CustomGPT.ai RAG API headline states it is now OpenAI compatible, beside OpenAI and brain logos on binary background

I’ve been heads-down with our engineering team for the past few weeks working on something that should make life a lot easier for developers in the OpenAI ecosystem. Today, we’re announcing our RAG API is OpenAI compatible.

This new feature is designed to give you a drop-in replacement for OpenAI’s completions endpoint—so you can bring RAG into the entire ecosystem of OpenAI compatible tools, frameworks, and services while leveraging CustomGPT.ai’s unique capabilities. 

What does this mean? Simply swap out a few configuration lines and start using CustomGPT.ai with no fuss. 

Check out this video. To demonstrate, I take an open source project, and swap two lines to Build a RAG Powered Voice AI in Under 2 Minutes!

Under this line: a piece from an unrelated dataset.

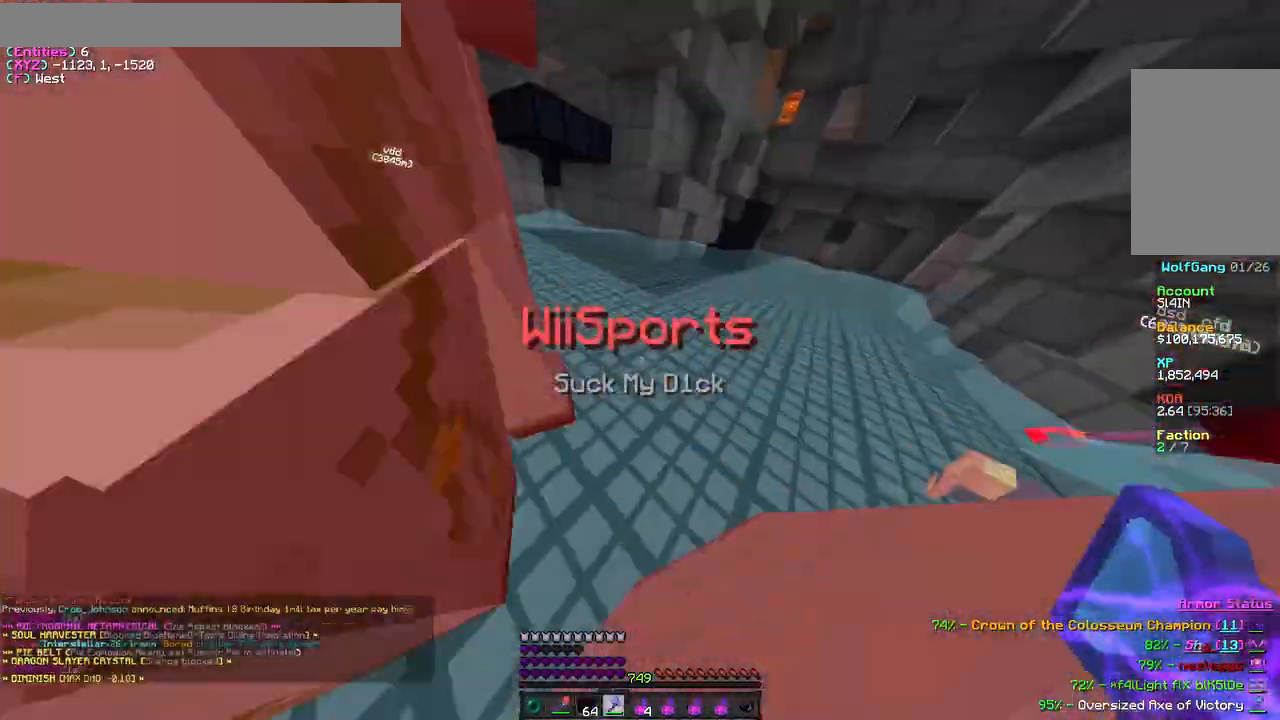
{"keys": ["d", "s"], "mouse": ["left"], "events": [[50, "mouse_left", "down"]]}
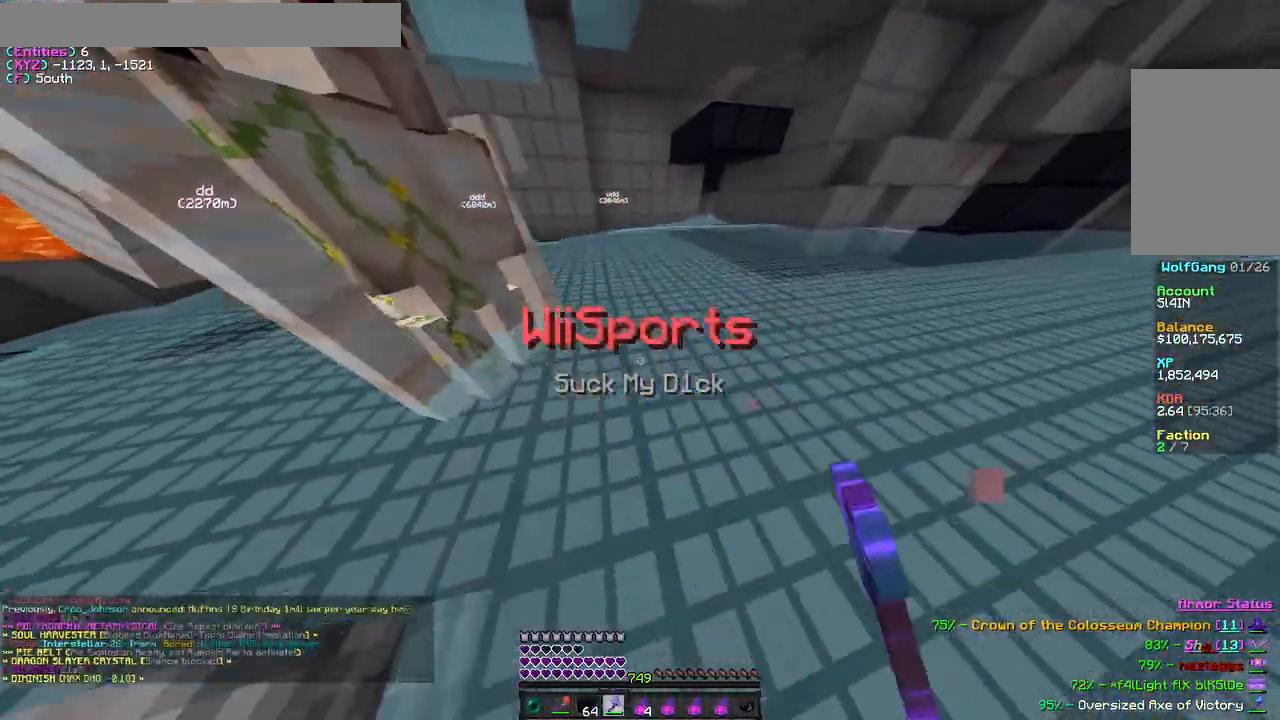
{"keys": ["a", "s"], "mouse": ["left"], "events": [[100, "s", "up"], [167, "mouse_left", "up"], [200, "s", "down"], [367, "mouse_left", "down"], [417, "d", "up"], [433, "mouse_left", "up"], [450, "a", "down"], [467, "mouse_left", "down"]]}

Why OpenAI Compatibility? RAG + TOOLS

What if you could combine CustomGPT.ai’s RAG API with voice interfaces? Or pair our no-hallucination responses with existing UI libraries? Before now, you’d have to choose between ecosystems or build complex bridges.

Our compatibility layer solves this by seamlessly integrating RAG with the OpenAI tool ecosystem. You get all of CustomGPT.ai’s specialized capabilities—like advanced accuracy and no-hallucinations— while accessing hundreds of existing tools and frameworks built with support for the OpenAI SDK.

Why choose between powerful RAG and a rich tool ecosystem when you can have both?

Try it out!

All you need is a CustomGPT.ai account (start a free trial) and an API Key. Below is a simple Python script showing how you can use to try it out. 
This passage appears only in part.